Finding your Motivation

I’ve never understood why tracking how many words you write a day is so significant. Rather than helping me, monitoring word count or hours worked per day is a hindrance to my motivation. I prefer to start each day with a plan that produces predetermined goals. Each day should move you closer to the end result, the completion of your book.

Thought One: Make a Plan. You’ve heard the terms “Plotter” (someone who outlines every detail of their story before they begin writing) and “Pantser” (someone who lets the story flow as it may). I’m somewhere in the middle. Each day I make a goal. “I will finish editing Chapter 1” or “I will write the first scene of Chapter 16.” It may take me hours to complete my goal, but I don’t stop until I’ve finished. Be careful about your goal.
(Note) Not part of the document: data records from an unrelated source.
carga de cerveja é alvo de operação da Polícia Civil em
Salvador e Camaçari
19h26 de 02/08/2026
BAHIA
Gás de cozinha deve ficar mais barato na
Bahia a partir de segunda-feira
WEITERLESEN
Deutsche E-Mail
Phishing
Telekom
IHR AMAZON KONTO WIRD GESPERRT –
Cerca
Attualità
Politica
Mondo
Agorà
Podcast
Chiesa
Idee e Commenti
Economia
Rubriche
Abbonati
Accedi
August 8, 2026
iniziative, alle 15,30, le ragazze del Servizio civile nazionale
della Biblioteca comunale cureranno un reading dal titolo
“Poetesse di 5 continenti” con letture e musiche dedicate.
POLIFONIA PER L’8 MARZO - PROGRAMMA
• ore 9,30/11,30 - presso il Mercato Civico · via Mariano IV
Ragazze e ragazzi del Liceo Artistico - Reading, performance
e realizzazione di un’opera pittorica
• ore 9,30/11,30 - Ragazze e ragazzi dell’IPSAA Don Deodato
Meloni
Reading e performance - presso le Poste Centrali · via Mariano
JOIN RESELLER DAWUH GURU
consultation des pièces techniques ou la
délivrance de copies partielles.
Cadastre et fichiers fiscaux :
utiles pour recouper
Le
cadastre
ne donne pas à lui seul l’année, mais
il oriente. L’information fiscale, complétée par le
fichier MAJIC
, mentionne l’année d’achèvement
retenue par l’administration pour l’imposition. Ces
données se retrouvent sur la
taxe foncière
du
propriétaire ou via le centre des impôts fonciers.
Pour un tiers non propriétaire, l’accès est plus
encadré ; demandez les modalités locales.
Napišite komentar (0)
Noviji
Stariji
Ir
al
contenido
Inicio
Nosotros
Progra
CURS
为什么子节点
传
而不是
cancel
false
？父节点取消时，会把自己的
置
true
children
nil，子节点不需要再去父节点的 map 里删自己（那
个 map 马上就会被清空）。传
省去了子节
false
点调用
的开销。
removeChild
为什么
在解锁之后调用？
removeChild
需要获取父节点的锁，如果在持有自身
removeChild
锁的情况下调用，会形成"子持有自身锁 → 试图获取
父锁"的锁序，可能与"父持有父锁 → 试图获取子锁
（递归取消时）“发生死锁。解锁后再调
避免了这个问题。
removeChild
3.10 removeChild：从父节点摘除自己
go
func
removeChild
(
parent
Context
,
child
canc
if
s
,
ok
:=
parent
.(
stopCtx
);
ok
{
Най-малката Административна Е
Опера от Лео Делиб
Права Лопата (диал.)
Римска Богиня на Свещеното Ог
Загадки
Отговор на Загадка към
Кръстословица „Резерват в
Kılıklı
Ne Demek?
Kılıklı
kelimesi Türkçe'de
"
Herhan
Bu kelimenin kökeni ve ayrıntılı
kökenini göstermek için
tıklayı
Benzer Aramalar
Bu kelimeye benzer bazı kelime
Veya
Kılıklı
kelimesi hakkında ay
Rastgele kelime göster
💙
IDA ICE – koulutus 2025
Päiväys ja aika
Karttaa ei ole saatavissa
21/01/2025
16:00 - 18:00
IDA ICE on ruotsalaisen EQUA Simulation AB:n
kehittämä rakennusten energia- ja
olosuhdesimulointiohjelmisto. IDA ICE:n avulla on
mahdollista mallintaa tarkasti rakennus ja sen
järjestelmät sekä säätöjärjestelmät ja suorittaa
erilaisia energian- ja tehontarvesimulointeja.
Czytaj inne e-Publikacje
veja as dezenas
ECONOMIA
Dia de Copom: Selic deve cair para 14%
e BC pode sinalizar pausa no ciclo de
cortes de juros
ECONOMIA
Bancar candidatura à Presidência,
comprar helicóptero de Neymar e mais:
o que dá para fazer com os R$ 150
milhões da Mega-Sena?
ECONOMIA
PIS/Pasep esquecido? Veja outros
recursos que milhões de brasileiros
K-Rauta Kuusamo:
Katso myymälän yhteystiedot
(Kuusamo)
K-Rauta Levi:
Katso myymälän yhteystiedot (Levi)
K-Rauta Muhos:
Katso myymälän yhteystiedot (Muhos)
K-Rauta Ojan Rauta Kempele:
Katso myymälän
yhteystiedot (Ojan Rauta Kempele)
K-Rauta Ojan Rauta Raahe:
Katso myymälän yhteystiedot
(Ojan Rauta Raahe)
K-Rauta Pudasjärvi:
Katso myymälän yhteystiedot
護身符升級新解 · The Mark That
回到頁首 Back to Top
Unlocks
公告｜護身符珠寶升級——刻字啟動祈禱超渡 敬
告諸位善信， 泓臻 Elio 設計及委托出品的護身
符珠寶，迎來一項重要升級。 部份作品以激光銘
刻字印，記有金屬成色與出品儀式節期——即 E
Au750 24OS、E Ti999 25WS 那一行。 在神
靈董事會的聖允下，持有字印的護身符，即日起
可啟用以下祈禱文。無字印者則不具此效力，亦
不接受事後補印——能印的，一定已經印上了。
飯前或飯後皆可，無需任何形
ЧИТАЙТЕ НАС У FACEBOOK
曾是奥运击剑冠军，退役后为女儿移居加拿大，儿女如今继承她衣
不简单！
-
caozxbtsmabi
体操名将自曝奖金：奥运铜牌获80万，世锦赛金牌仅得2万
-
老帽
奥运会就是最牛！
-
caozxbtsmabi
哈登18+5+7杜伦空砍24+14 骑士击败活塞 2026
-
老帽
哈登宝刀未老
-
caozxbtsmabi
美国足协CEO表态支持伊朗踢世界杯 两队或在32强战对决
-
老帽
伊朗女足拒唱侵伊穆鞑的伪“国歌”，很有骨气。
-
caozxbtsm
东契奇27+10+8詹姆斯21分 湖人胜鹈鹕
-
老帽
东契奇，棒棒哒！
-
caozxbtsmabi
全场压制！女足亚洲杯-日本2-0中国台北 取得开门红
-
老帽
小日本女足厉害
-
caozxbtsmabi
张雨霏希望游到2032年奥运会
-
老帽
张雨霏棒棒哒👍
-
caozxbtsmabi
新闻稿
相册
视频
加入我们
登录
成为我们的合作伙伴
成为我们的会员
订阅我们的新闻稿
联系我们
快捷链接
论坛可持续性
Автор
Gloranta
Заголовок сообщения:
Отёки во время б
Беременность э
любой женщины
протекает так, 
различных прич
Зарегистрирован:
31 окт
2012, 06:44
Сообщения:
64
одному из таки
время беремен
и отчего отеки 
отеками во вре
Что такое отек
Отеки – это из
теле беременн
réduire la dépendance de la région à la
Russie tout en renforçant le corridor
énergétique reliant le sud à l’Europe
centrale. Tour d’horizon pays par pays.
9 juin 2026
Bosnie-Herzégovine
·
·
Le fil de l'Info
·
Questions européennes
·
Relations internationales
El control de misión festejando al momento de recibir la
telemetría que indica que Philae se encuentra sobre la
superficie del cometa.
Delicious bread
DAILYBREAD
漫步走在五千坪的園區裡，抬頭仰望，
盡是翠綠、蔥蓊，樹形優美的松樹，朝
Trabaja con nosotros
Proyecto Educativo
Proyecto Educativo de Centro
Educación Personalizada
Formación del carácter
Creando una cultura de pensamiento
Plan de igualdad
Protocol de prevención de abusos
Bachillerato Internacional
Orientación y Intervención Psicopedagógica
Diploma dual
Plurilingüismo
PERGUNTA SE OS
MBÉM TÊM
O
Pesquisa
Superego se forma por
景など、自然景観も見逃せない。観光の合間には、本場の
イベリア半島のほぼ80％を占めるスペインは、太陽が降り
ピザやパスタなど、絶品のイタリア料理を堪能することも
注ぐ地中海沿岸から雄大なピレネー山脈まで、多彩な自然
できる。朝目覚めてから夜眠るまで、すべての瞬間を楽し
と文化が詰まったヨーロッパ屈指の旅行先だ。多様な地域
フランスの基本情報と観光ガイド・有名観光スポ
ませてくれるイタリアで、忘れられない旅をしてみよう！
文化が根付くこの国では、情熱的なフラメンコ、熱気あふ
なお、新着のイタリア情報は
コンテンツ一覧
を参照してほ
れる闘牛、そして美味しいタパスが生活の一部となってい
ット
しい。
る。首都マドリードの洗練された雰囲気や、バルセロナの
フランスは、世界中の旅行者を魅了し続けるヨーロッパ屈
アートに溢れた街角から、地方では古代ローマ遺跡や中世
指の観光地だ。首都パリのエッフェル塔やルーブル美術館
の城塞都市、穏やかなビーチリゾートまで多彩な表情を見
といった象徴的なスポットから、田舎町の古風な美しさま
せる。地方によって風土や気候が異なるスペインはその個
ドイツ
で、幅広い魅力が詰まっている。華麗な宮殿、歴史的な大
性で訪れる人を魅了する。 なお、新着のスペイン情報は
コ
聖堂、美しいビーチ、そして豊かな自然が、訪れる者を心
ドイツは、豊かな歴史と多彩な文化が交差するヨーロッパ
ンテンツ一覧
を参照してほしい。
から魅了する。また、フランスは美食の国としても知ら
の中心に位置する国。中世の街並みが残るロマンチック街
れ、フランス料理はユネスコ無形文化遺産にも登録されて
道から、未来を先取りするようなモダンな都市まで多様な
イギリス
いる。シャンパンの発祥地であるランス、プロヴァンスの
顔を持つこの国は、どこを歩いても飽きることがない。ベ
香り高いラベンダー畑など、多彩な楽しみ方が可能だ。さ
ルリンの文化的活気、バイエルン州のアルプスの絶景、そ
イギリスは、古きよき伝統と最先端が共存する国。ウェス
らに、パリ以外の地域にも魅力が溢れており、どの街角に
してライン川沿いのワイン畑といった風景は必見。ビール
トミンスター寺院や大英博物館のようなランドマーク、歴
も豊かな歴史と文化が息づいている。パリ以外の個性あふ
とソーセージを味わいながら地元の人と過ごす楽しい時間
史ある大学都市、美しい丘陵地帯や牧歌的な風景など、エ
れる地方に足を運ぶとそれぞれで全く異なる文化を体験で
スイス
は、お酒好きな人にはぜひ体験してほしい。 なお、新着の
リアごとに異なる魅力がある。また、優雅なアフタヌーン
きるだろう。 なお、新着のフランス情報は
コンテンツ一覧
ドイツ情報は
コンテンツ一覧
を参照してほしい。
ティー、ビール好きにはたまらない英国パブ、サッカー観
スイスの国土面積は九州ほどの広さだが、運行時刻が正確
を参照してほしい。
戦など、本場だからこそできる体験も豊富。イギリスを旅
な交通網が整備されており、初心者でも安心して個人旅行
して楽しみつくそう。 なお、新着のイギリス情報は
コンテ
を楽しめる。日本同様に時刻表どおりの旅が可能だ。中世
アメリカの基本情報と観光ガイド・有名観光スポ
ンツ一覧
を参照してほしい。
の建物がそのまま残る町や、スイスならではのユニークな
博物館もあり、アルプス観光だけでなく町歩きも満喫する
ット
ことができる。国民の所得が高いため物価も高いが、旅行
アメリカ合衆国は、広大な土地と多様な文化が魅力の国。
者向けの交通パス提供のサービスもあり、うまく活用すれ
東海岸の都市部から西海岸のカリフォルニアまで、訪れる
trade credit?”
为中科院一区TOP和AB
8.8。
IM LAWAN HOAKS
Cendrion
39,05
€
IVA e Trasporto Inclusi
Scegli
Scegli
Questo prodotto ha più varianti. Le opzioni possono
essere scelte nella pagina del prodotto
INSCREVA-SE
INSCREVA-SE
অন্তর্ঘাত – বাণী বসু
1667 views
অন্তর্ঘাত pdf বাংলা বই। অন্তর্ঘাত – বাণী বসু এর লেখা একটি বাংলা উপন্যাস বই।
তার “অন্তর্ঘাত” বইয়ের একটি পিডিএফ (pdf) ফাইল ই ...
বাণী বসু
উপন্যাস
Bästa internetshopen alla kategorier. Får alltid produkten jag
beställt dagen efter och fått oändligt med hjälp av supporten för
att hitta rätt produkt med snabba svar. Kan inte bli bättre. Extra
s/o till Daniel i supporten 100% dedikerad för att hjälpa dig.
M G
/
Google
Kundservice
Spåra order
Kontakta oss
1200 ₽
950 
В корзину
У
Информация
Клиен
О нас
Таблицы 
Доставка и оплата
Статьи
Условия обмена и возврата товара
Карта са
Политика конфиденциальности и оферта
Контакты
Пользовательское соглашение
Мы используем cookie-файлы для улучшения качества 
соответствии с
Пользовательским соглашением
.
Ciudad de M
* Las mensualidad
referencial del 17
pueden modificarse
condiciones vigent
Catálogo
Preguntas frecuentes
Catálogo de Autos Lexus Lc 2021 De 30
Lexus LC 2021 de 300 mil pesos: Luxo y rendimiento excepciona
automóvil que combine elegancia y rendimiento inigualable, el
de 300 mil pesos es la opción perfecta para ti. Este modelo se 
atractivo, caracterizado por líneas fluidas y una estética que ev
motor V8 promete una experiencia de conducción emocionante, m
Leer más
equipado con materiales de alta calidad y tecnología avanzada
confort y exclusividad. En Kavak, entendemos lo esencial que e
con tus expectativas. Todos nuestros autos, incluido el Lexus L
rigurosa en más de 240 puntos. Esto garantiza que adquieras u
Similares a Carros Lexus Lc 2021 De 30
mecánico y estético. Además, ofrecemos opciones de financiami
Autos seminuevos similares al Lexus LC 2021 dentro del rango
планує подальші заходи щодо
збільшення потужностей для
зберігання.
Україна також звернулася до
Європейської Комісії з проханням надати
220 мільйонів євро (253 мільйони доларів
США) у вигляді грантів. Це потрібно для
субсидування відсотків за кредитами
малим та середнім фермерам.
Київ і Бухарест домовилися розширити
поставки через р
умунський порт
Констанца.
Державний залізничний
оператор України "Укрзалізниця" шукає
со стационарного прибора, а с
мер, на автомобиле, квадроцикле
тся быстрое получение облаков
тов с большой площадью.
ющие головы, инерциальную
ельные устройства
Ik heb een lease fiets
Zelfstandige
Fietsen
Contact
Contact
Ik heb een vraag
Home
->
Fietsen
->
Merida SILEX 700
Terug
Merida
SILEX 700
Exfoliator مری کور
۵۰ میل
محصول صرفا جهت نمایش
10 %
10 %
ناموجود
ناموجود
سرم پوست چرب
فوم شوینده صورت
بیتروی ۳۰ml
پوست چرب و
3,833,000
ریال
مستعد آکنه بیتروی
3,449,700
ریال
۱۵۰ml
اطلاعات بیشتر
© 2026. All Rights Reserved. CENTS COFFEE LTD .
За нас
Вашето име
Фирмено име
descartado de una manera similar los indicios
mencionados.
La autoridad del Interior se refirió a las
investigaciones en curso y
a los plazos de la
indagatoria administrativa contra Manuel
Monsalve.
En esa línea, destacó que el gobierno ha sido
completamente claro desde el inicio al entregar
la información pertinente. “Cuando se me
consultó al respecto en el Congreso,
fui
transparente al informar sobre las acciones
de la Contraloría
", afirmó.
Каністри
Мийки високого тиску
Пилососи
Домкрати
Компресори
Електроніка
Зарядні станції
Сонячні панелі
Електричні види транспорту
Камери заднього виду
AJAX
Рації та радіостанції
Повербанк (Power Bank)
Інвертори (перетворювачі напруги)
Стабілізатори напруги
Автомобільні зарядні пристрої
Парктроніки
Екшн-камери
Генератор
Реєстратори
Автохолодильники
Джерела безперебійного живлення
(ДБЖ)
Is it too much to bite off for one session of writing? Set yourself up for success!

Thought Two: Save some for the next day. You’ve accomplished your daily goal and it is oh so tempting to keep going.  That’s fine for your first draft. Approaching your editing sessions on advanced drafts takes a thoughtful plan. The idea is to keep yourself motivated, so you can reach your end goal.

Thought Three: If you’re not in the mood to write, do something else constructive.  Research is a big part of the writing process.  Writing drafts of the back cover blurb or synopsis is another option. Sometimes when the creative juices aren’t flowing, I take the opportunity to flow out my plot and subplots.

Final Thought: Sticking to your daily goals is an important part of developing the writing craft. They are an agreement you make with the creative you. Always keep the promises you make to yourself.